Among the entries below, only the lines starting at the one with "módulo DMux4Way */" and ending at the one with "DMux dmux2(c, d, w1, sel[0]);", both included, are to be printed exactly.

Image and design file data
______

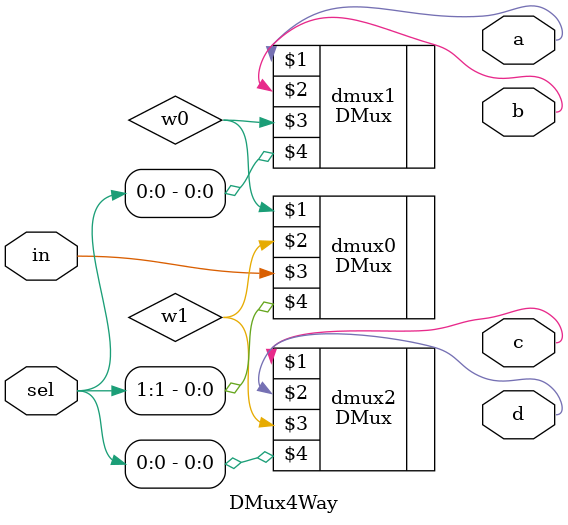
<source format=v>
/* módulo DMux4Way */

`ifndef _DMux4Way_
`define _DMux4Way_

`include "DMux.v"

module DMux4Way(a, b, c, d, in, sel);
    input in;
    input [1:0] sel;
    output a, b, c, d;
    wire w0, w1;

    // 

    DMux dmux0(w0, w1, in, sel[1]);
    DMux dmux1(a, b, w0, sel[0]);
    DMux dmux2(c, d, w1, sel[0]);

endmodule

`endif
</source>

______

**Result for this exercise:**
/* módulo DMux4Way */

`ifndef _DMux4Way_
`define _DMux4Way_

`include "DMux.v"

module DMux4Way(a, b, c, d, in, sel);
    input in;
    input [1:0] sel;
    output a, b, c, d;
    wire w0, w1;

    // 

    DMux dmux0(w0, w1, in, sel[1]);
    DMux dmux1(a, b, w0, sel[0]);
    DMux dmux2(c, d, w1, sel[0]);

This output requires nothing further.